══ Wybrany fragment ══

Strona 1 z 1

Nastawy wieloowocowe.

: środa, 16 wrz 2009, 21:15
autor: Rozio45
Posiadam 300 kg słodkich gruszek i 20 kg śliwek węgierek. Czy można to połączyć i w jaki sposób by wyszło coś dobrego :?:

Re: Jak zrobić dobrą owocówkę

: środa, 16 wrz 2009, 22:54
autor: Calyx
Postudiuj posty Kucyka o nastawach owocowych.
Kombinacja śliwkowo gruszkowa powinna być zacna :)
Co prawda opisane były jabłka i śliwki ale przecież każdy psotnik
charakteryzuje się ogromna dozą kombinacji :D

Działaj :) Calyx

Re: Owocówki wieloowocowe.

: wtorek, 21 sty 2014, 16:58
autor: Wiedźmin
Witam. Posiadam owoce po nalewce, śliwki, pigwa, troszkę truskawek oraz to co zostało po winie z ciemnych winogron (gęsta ciecz z pestkami itp). Wszystkiego będzie z 12k-15kg. Procentów w tych owocach dość sporo, ale nie wiem jak je "wydobyć". Macie jakiś pomysł na wykorzystanie owych owoców? Czy to wszystko zmieszać czy oddzielnie, dodawać cukru i drożdże i klarować czy temat nie warty zachodu. Nie robiłem wcześniej nastawów, a mojego aabratka niedługo będę miał ukończonego więc pomyślałem, że mógłbym coś z tym zrobić. Mam dwa słoje co wino w nich stało, więc miałbym gdzie to nastawić. Proszę o pomysły i uwagi doświadczonych kolegów.

Re: Owocówki wieloowocowe.

: wtorek, 21 sty 2014, 18:45
autor: gr000by
1. Na początku przez sprzęt przepuść cukrówkę na drożdżach Turbo, żeby przeczyścić sprzęt (wyjdzie ci alkohol techniczny).
2. Podziel te cuda na połowę. Do każdej części dodaj 1,5kg cukru rozpuszczone w 12l wody. Dodaj przygotowane owoce z wina i owoce ponalewkowe. Drożdże możesz dodać Bayanus G995 lub jakiekolwiek inne aktywne winiarskie (np. Fermvin, Enovini, Fermicru). Warto dodać też pektoenzymu. Niech stoi dopóki drożdże nie przerobią cukru. Owoce będą wypływać, musisz je zatapiać 1-2 razy dziennie na początku. Po fermentacji filtrujesz i czekasz aż się sklaruje. W miarę klarowne lejesz do destylacji i odbierasz urobek przy w pełni otwartym zaworku odbioru.

═══

* _Twoje zadania_
1. Skopiuj dosłownie z tekstu o nastawach owocowych odcinek od „Kombinacja śliwkowo gruszkowa” aż do „uwagi doświadczonych kolegów.”.
2. Sprawdź, czy stwierdzenia (a), (b) i (c) zgadzają się z tekstem o nastawach owocowych. Przy każdym odpowiedz tak lub nie i przytocz dosłownie słowa tekstu, które o tym rozstrzygają.
(a) Rozio45 ma 300 kg słodkich gruszek.
(b) Wiedźmin robił już wcześniej nastawy.
(c) gr000by radzi dodać do każdej części 3 kg cukru.
3. Podejmij tekst o nastawach owocowych tam, gdzie się kończy, i pisz dalej.
Listing nie ma żadnego związku z tekstem o nastawach owocowych.

══ Podany listing ══

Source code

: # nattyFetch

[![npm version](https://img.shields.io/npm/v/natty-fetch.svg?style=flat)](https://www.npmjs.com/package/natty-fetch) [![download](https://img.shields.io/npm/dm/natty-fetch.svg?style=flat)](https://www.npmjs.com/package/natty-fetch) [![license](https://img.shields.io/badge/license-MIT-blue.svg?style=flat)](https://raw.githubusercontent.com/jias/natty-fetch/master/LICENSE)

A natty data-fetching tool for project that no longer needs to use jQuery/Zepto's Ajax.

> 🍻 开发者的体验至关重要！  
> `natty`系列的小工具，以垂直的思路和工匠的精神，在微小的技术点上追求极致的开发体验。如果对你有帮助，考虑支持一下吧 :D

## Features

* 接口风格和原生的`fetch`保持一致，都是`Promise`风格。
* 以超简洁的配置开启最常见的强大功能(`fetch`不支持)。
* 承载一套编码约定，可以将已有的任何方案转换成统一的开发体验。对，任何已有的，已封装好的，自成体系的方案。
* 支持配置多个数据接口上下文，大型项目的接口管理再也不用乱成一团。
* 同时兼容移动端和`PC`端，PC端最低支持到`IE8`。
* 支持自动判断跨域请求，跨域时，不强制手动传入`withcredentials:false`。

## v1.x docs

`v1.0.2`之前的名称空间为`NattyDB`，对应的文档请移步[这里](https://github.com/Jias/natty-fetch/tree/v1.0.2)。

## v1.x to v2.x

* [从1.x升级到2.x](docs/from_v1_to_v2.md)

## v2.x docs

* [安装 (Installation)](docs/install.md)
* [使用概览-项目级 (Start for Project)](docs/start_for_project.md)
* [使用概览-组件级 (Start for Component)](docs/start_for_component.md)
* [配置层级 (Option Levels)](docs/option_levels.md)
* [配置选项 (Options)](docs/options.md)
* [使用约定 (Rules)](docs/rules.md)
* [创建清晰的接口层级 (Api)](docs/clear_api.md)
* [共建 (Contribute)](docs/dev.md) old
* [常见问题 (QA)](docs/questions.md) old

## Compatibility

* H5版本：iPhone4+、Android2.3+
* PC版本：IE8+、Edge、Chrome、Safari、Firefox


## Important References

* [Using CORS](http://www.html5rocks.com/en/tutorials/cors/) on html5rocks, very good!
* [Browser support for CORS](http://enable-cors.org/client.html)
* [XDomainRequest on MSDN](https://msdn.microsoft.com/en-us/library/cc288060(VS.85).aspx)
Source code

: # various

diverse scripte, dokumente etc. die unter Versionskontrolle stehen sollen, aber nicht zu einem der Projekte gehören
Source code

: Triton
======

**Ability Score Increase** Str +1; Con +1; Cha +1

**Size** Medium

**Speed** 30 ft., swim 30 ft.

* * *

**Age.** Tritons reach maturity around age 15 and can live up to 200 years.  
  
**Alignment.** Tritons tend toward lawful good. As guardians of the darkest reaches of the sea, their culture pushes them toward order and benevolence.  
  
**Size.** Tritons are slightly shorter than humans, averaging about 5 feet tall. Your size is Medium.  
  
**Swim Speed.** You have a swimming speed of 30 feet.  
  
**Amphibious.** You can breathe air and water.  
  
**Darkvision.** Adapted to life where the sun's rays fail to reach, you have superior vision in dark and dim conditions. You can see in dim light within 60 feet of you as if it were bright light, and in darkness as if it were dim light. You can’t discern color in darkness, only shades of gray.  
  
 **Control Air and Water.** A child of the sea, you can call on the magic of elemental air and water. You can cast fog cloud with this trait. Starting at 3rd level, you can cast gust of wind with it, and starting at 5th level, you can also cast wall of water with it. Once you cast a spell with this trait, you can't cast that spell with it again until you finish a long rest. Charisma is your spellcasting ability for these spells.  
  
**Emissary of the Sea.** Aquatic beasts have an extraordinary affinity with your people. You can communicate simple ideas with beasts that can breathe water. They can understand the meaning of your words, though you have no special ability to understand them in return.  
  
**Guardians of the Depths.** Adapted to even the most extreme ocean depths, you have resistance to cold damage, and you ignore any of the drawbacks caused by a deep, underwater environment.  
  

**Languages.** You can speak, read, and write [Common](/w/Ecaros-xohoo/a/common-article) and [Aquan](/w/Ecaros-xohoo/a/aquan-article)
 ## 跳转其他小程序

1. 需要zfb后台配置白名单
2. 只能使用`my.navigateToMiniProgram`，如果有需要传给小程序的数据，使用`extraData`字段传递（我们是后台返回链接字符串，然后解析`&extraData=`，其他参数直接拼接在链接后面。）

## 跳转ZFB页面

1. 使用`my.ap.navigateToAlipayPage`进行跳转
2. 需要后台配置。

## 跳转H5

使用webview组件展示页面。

═══
══ Podany listing ══

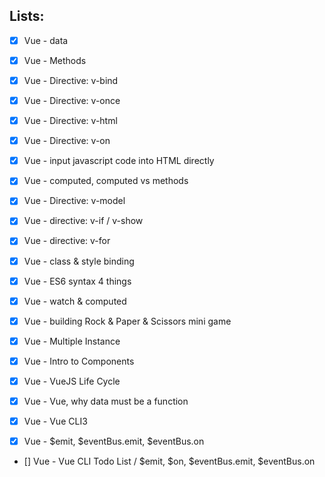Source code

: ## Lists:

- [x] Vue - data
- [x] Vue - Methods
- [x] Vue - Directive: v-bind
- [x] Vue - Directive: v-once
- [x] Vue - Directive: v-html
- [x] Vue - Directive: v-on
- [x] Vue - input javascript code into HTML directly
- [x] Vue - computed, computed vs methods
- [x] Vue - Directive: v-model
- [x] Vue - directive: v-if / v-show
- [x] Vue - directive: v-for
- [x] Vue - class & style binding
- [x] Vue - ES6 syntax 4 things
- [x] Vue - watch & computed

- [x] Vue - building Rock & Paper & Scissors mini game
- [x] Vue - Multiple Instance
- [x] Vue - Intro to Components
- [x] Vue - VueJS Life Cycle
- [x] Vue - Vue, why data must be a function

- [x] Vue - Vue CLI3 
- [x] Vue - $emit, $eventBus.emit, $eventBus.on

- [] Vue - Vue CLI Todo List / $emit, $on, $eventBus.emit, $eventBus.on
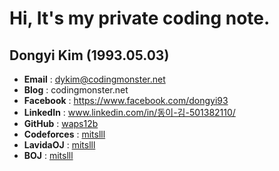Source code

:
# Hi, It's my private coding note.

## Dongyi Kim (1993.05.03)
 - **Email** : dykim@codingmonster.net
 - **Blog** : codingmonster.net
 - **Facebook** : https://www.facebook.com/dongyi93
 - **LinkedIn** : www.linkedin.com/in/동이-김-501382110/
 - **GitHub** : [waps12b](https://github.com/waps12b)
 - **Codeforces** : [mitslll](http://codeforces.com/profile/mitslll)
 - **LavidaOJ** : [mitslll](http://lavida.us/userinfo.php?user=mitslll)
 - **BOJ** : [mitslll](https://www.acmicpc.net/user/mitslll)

═══
══ Podany listing ══

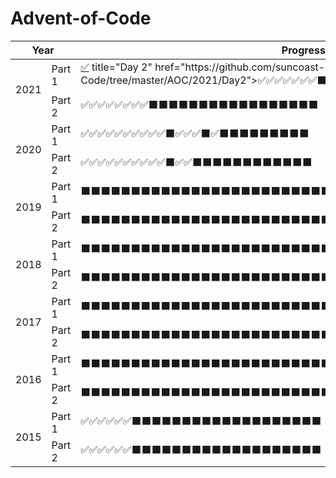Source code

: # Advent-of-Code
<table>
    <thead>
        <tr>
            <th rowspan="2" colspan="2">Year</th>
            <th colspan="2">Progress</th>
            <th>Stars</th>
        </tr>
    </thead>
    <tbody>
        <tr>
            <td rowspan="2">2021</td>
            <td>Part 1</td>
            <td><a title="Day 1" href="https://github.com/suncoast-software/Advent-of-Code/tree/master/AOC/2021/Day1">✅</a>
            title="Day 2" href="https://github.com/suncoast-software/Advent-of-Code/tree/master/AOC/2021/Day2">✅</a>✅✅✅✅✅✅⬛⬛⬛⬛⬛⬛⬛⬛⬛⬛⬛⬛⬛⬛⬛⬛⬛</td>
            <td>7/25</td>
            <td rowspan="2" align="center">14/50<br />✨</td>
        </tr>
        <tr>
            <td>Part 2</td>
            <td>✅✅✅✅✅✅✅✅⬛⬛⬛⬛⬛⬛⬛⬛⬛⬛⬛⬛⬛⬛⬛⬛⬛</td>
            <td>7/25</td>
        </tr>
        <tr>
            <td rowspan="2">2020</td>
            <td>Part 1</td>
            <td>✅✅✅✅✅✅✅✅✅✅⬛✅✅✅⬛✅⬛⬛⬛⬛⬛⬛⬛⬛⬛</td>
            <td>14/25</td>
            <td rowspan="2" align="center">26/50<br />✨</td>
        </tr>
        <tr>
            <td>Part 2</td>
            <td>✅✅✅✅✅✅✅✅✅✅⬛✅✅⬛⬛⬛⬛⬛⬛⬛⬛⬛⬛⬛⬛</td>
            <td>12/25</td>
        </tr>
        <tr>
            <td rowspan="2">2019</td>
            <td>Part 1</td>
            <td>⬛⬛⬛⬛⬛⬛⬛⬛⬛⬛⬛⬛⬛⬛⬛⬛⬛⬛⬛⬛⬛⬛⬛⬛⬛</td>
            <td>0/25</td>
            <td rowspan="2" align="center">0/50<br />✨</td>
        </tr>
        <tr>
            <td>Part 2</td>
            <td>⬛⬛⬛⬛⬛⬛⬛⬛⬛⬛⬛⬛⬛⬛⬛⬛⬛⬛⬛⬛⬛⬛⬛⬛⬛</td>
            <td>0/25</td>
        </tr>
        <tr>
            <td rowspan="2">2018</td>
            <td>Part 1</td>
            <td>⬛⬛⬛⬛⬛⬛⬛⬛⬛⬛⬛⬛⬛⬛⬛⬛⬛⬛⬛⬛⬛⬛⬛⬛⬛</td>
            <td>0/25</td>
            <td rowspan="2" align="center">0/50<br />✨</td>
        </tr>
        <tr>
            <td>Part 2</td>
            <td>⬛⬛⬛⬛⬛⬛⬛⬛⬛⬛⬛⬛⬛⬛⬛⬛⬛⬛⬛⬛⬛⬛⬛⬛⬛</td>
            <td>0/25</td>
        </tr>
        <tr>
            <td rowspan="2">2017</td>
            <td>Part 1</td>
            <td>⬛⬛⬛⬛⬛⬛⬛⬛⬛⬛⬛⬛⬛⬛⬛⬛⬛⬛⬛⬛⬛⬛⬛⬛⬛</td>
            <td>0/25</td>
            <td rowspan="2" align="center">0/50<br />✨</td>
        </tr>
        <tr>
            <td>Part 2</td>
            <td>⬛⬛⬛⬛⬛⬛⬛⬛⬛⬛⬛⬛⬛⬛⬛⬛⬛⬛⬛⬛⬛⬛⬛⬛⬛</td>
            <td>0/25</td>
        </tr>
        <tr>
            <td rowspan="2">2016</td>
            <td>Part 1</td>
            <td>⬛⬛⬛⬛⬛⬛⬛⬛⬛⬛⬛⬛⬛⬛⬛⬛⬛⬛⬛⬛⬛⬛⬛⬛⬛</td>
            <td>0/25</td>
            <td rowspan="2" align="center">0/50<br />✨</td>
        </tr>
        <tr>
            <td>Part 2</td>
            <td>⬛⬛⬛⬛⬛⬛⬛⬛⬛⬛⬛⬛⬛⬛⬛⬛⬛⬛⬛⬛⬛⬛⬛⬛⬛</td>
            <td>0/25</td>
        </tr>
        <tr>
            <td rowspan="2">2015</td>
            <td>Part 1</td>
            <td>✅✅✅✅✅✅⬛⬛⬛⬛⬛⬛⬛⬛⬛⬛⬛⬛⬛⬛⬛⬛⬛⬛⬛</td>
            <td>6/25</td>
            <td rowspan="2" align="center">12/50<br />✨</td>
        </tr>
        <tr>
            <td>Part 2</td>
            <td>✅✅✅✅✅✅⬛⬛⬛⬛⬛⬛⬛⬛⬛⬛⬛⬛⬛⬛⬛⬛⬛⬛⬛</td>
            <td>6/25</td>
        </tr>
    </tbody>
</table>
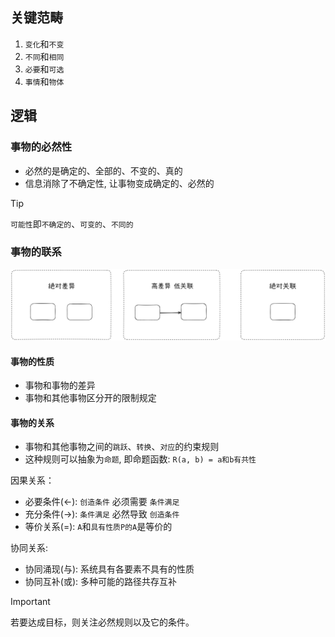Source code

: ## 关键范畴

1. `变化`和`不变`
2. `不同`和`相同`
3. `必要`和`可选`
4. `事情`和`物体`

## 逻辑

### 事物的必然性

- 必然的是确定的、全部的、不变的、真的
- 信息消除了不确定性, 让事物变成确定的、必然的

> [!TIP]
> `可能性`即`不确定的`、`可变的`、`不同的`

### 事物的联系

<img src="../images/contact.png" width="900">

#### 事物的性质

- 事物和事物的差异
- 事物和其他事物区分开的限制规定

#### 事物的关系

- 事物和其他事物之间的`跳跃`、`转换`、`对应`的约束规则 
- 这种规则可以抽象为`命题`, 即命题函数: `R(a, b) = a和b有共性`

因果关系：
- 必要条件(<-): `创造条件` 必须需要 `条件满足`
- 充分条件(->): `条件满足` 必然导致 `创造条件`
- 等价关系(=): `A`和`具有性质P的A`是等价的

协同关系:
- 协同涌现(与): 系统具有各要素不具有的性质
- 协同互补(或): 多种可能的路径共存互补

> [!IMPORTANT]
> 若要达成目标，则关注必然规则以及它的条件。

═══

* _Odpowiedzi po kolei_
1.
Kombinacja śliwkowo gruszkowa powinna być zacna :)
Co prawda opisane były jabłka i śliwki ale przecież każdy psotnik
charakteryzuje się ogromna dozą kombinacji :D

Działaj :) Calyx

Re: Owocówki wieloowocowe.

: wtorek, 21 sty 2014, 16:58
autor: Wiedźmin
Witam. Posiadam owoce po nalewce, śliwki, pigwa, troszkę truskawek oraz to co zostało po winie z ciemnych winogron (gęsta ciecz z pestkami itp). Wszystkiego będzie z 12k-15kg. Procentów w tych owocach dość sporo, ale nie wiem jak je "wydobyć". Macie jakiś pomysł na wykorzystanie owych owoców? Czy to wszystko zmieszać czy oddzielnie, dodawać cukru i drożdże i klarować czy temat nie warty zachodu. Nie robiłem wcześniej nastawów, a mojego aabratka niedługo będę miał ukończonego więc pomyślałem, że mógłbym coś z tym zrobić. Mam dwa słoje co wino w nich stało, więc miałbym gdzie to nastawić. Proszę o pomysły i uwagi doświadczonych kolegów.

2.
(a) Tak: „Posiadam 300 kg słodkich gruszek”.
(b) Nie: „Nie robiłem wcześniej nastawów”.
(c) Nie: „Do każdej części dodaj 1,5kg cukru rozpuszczone w 12l wody”.

3.
Re: Owocówki wieloowocowe.

: wtorek, 21 sty 2014, 19:19
autor: Wiedźmin
Dzięki grOOOby za info skorzystam bo szkoda mi tego wyrzucić..

Re: Owocówki wieloowocowe.

: wtorek, 21 sty 2014, 19:30
autor: PETER29
To i ja podepnę się pod te owocówki. Otóż dostałem w spadku z 300 słoików różnego rodzaju kompotów. Jest wszystko wiśnie, porzeczki, truskawki i śliwki, nawet jagody. Słoiki ze śliwkami prawie wszystkie to galareta. Ma ktoś jakiś pomysł? Fermentować sam sok czy razem z owocami? Grzanie posiadam elektryczne tak ze pulpa odpada.

Re: Owocówki wieloowocowe.

: wtorek, 21 sty 2014, 19:40
autor: gr000by
Możesz zrobić każdy owoc osobno, a możesz wymieszać - wieloowocowe destylaty są naprawdę ciekawe. Rozbełtaj przetwory 2:1 z wodą, te zżelowane i zgalaretowane potraktuj wrzątkiem. Do wszystkiego dodaj pekto i 1-2kg cukru na 10l przetworów. Drożdże winiarskie lub, jak będzie to jeden wielki (powiększony) nastaw, dedykowane Turbo do owoców. Postępuj jak z nastawem owocowym i zatapiaj pulpę. Na koniec filtracja i klarowanie, a później destylacja.

Re: Owocówki wieloowocowe.

: wtorek, 21 sty 2014, 23:15
autor: panta_rei
@gr000by po co tam dodawać cukier... jest go wystarczająco dużo ;-)

Re: Owocówki wieloowocowe.

: środa, 22 sty 2014, 11:58
autor: sokal6
Ja ostatnio robiłem nastaw wieloowocowy z kompotów starych. Na początku myślałem, że też nie będę musiał cukru dodawać, ale po wlaniu wszystkiego do fermentatora okazało się, że blg wynosi tylko 14. Jednak do 25l nastawu wsypałem 1 kg cukru.
Jeśli chodzi o sam smak i zapach po destylacji to całkiem przyjemny, jak kisiel porzeczkowy. Aktualnie leży ze kawałkami dębu średnio i mocno palnego. Kilka kawałków już leżących w burbonie wcześniej.

Re: Owocówki wieloowocowe.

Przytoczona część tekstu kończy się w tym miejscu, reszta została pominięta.